Despite my feelings, and the movie's shortcomings, it is a pretty entertaining 
piece of work. It's one of those slashers that deserves a place above a lot 
of the average (and less than average) stuff that was coming out around it's 
time, but definitely a long-shot from daring to be in the ranks of "Friday the 
13th" or "My Bloody Valentine". In fact, "The Prowler" seems more content 
with borrowing from the genre than adding anything to it. Thank god that it 
stole most of the right elements and snagged Tom Savini to conceive it's more 
thrilling aspects. 

The story itself is strictly Scooby Doo material. A killer decked out in WWII 
combat garb (a nice touch) comes to the sleepy college town of Avalon Bay to 
stop a long-dead tradition that most of it's elders would like to forget...but 
this does not stop youthful optimism. Enter the blonde heroine, and writer for 
the school newspaper, who seems not just content with serving punch, but exposing 
some of these demons. She's sort of a Nancy Drew cum Laurie Strode. 
Of course, the dance commences despite bad history and doomsayers, complete with 
horny youths, spiked punch, and the obligatory rock band (who turn out to be a 
little better than most that pop up in slasher movies, and sound a lot like The 
Greg Kihn Band...hee, hee...). One of the best scenes in the movie is the one 
where the heroine comes back to her dorm room to change her dress, doesn't 
notice that her roommate is dead, and THEN has a run-in with the killer as she's leaving. 
Great scene that echoes Laurie Strode's run-in with Michael Myers on the staircase. 
One thing that is pretty annoying about "The Prowler" is that all of the great 
kills seem to happen in the first half; it's about mid-way through that the movie 
kind of slumps as the heroine and her boyfriend run around trying to catch the killer. 

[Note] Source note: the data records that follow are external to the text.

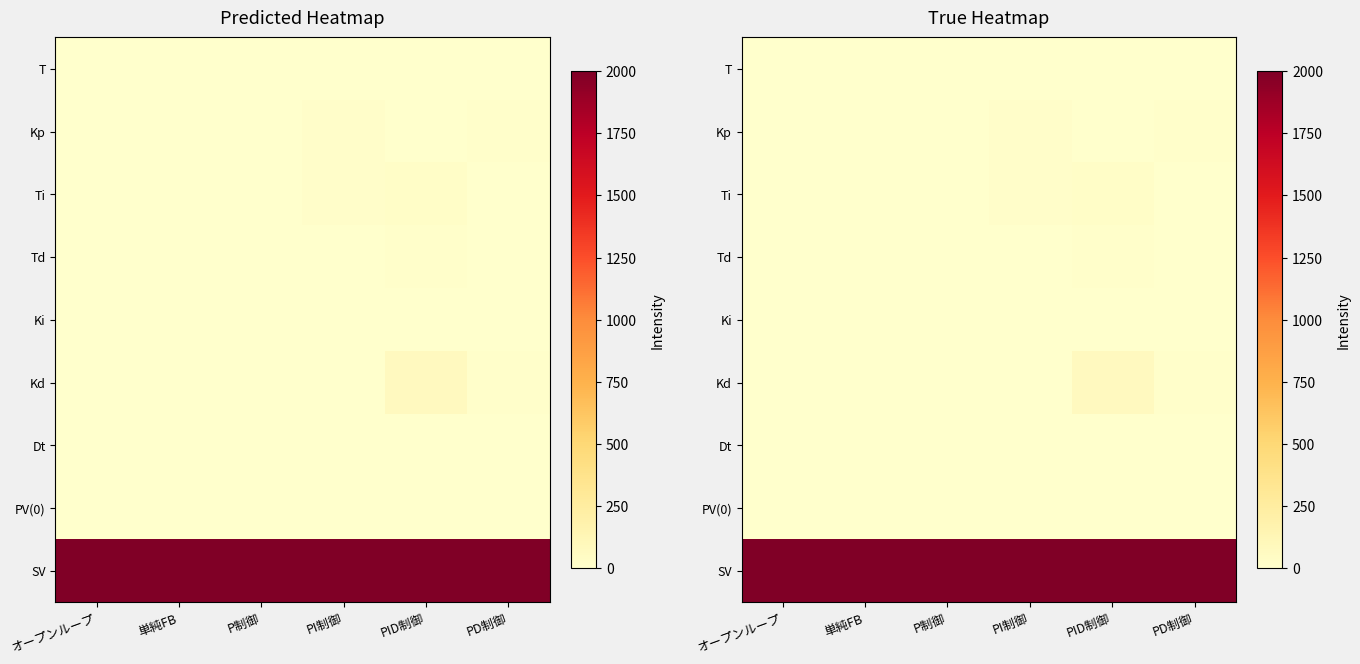

List the labels in order of SV value, smallest first.

オープンループ, 単純FB, P制御, PI制御, PID制御, PD制御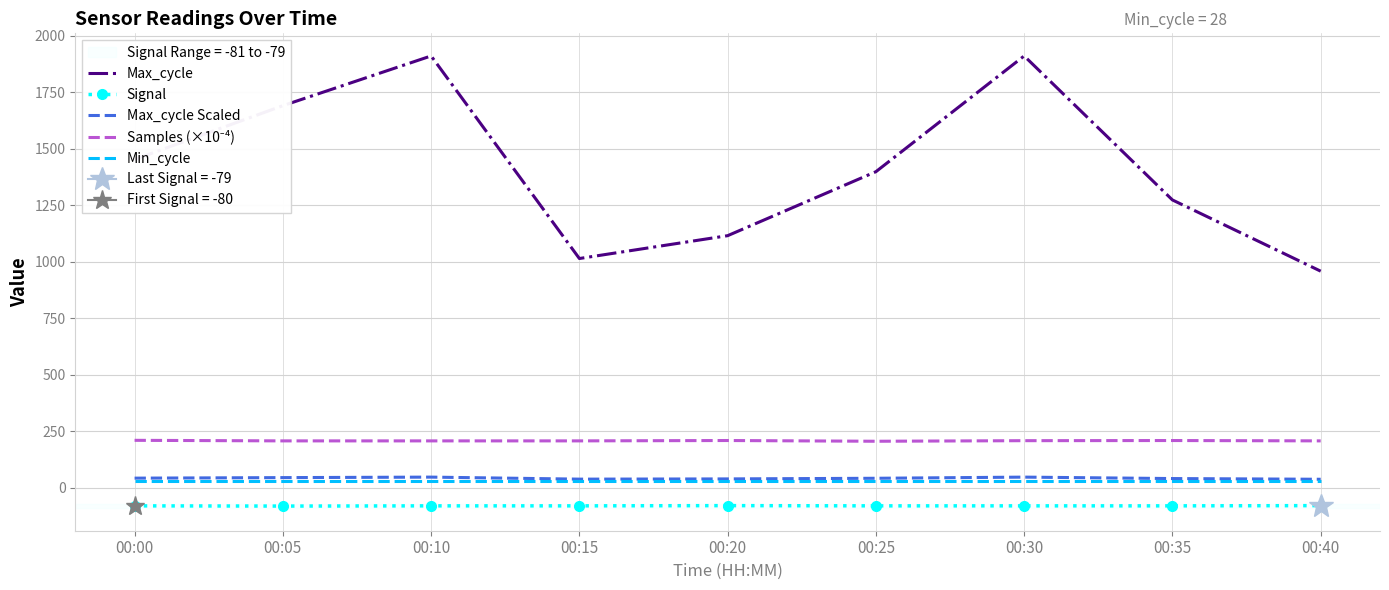

Where is Max_cycle nearest to the value 1434?

00:00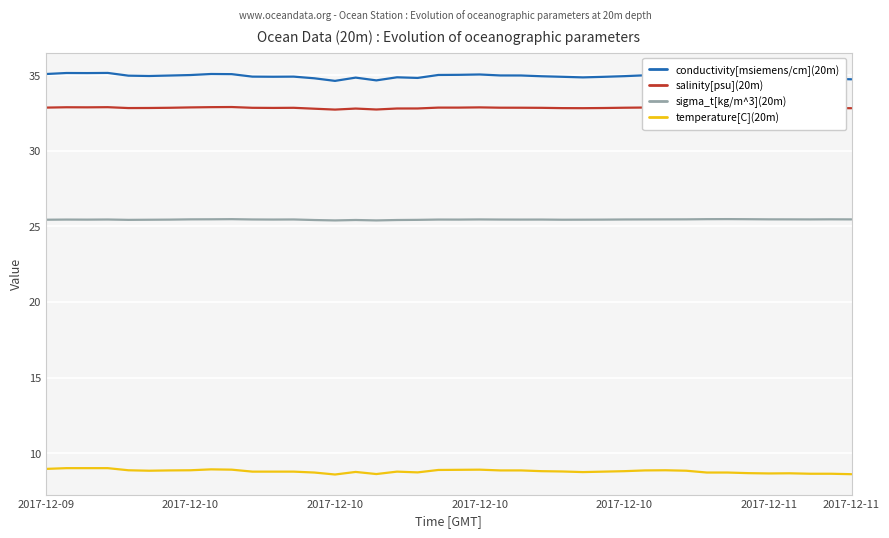

True or false: sigma_t[kg/m^3](20m) and temperature[C](20m) intersect in this chart.

False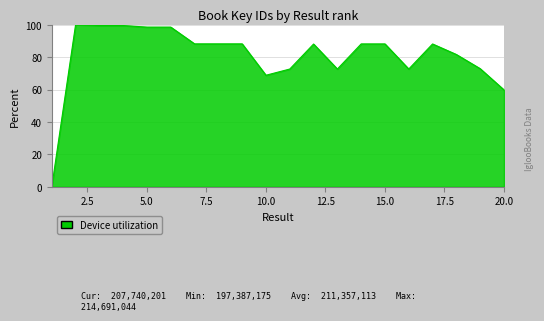

What is the average value?

80.7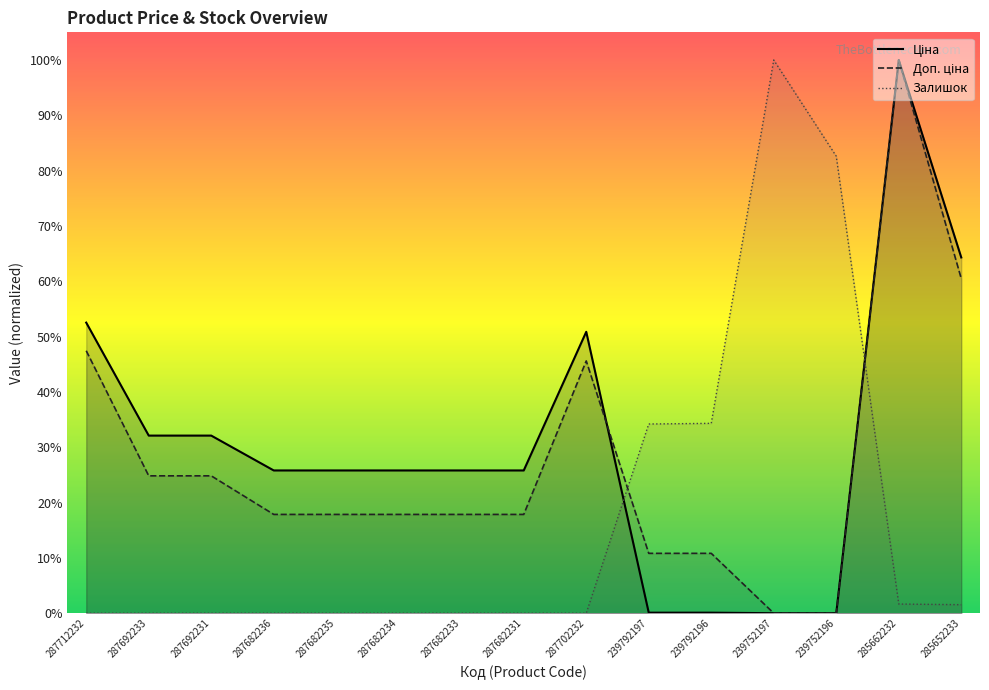

What is the label of the 12th point from the left?

239752197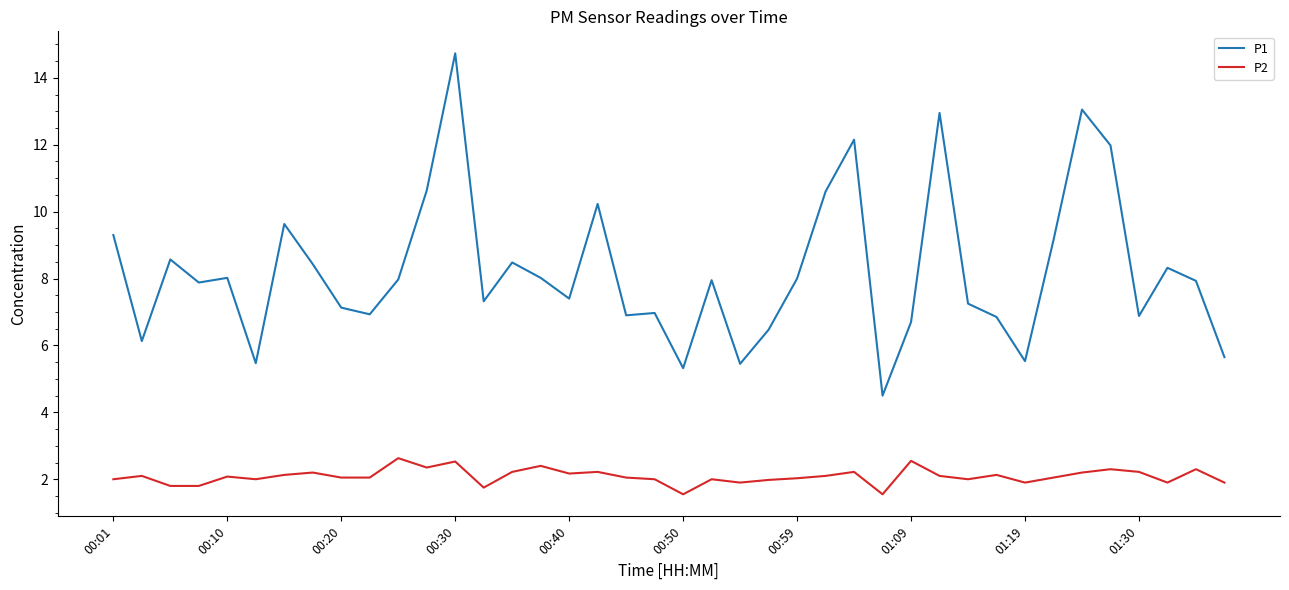

Which series has the widest spread of values?

P1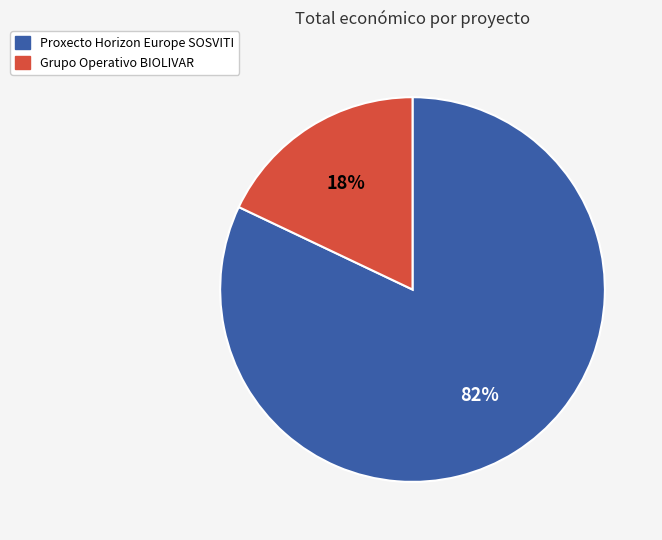

Rank the categories by value from lowest to highest.

Grupo Operativo BIOLIVAR, Proxecto Horizon Europe SOSVITI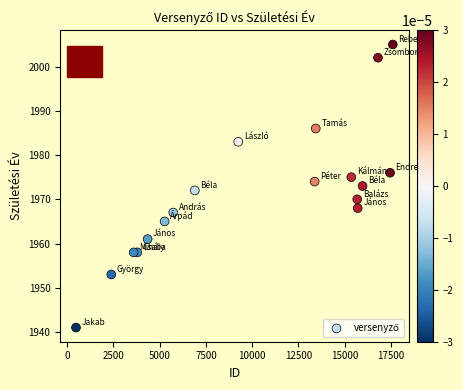

What is the range of Y values (max minus min)?

64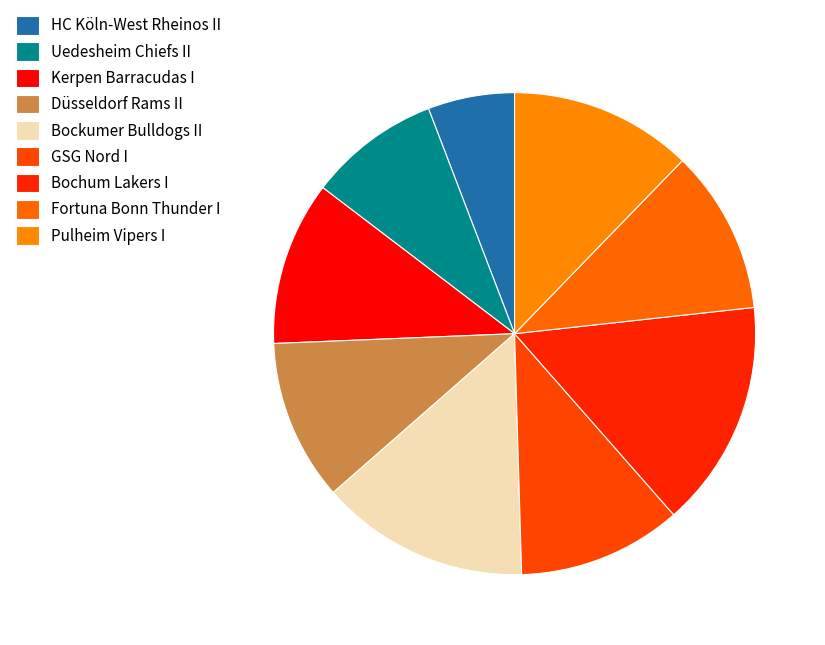

Count the number of slices in the pie.

9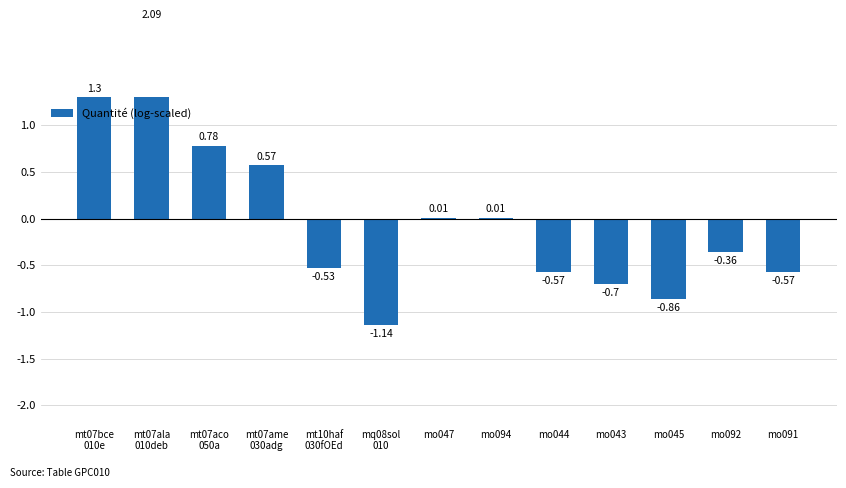

The value at mo044 is -0.1. True or false?

False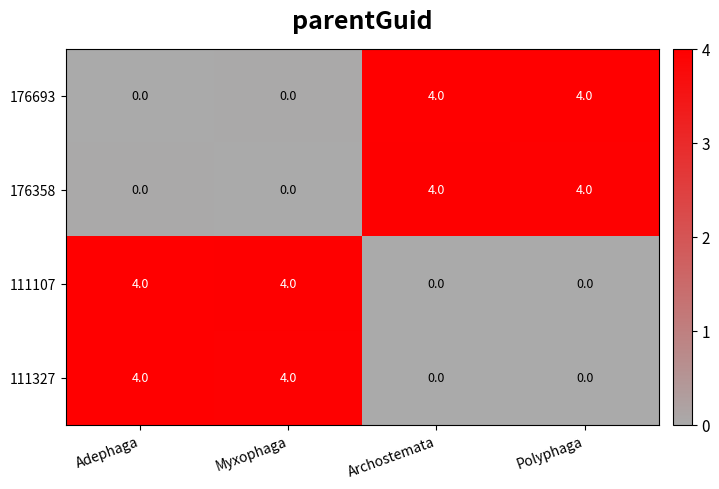

What is the difference between the 111107 values at Archostemata and Myxophaga?

4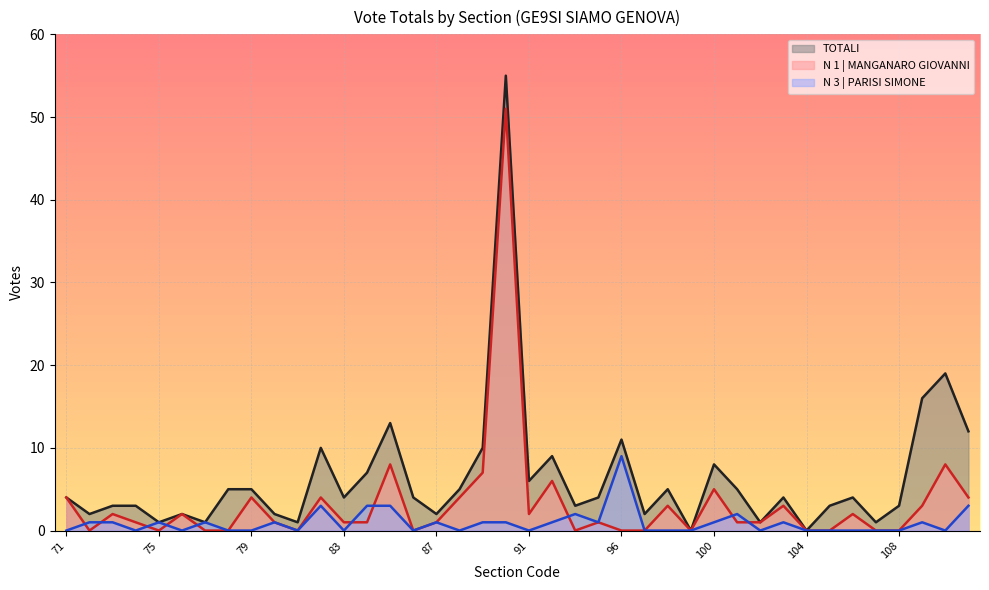

At which category does TOTALI reach its first local valley?

72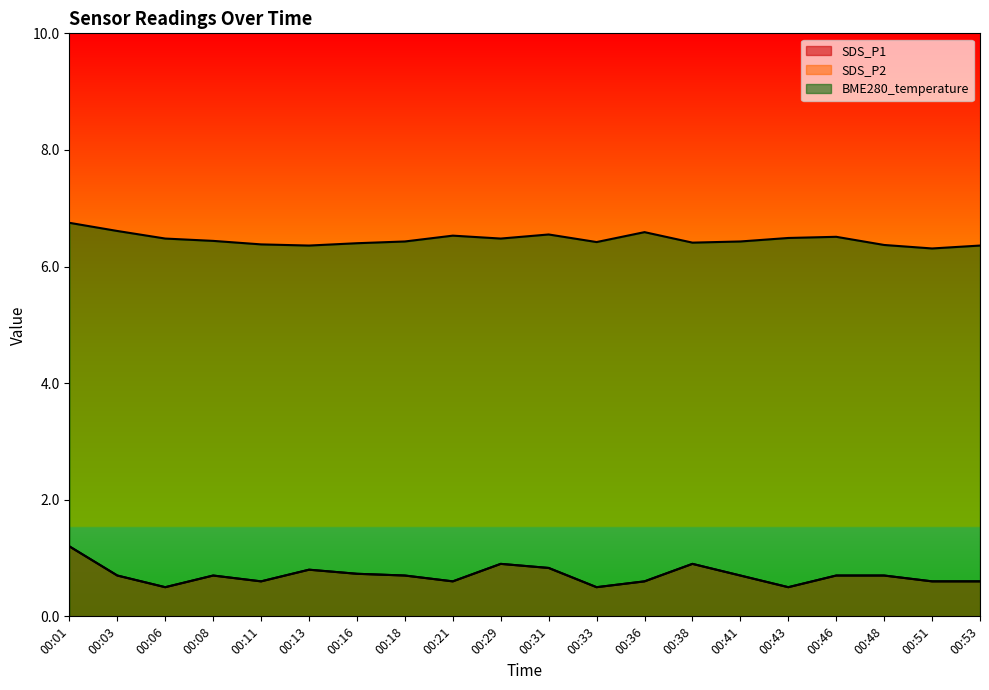

Is the value of BME280_temperature at 00:43 greater than the value of SDS_P1 at 00:01?

Yes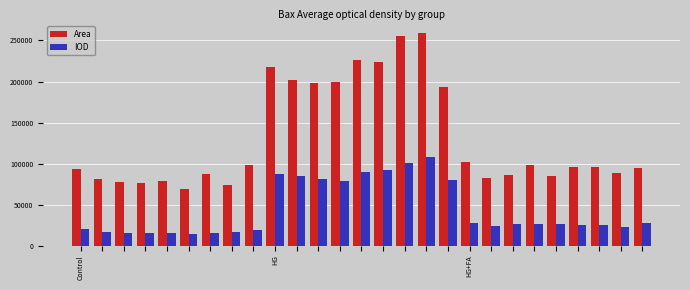

List the series in order of their peak value, lowest first.

IOD, Area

Honestly, if you watch the first ten/fifteen minutes of this movie closely, 
it will tell you all you need to know...there isn't too much of a mystery here. 
We're also treated to a lot of false scares, characters that don't really have any 
function in the movie, and a bit of dull comic relief. I think they should have 
upped body count (or at least, spread it out) and tightened up the middle of the story. 
The film does manage to redeem itself in it's final moments with a great and gory 
finale...I must also add that there's a very strange (and abrupt) epilogue that 
reminded me of the endings of Brian DePalma's earlier suspense stuff... 

GORE
Tom Savini really pours on the shit thick! Gory as all hell, but it never becomes 
ridiculous and that's why it works. If it's one thing that "The Prowler" will be 
remembered for, it will be some of it's murder scenes...the pitchfork is great 
(more people should die in slashers this way)...classic scene in a swimming pool...
wonderful bloodbath at the end. 

SOUNDTRACK
Yeah, it works well enough... 

BOTTOM LINE
The cream rises to the top of an otherwise murky slasher. Definitely worth checking 
out, but not the EVENT that some sources would lead you to believe.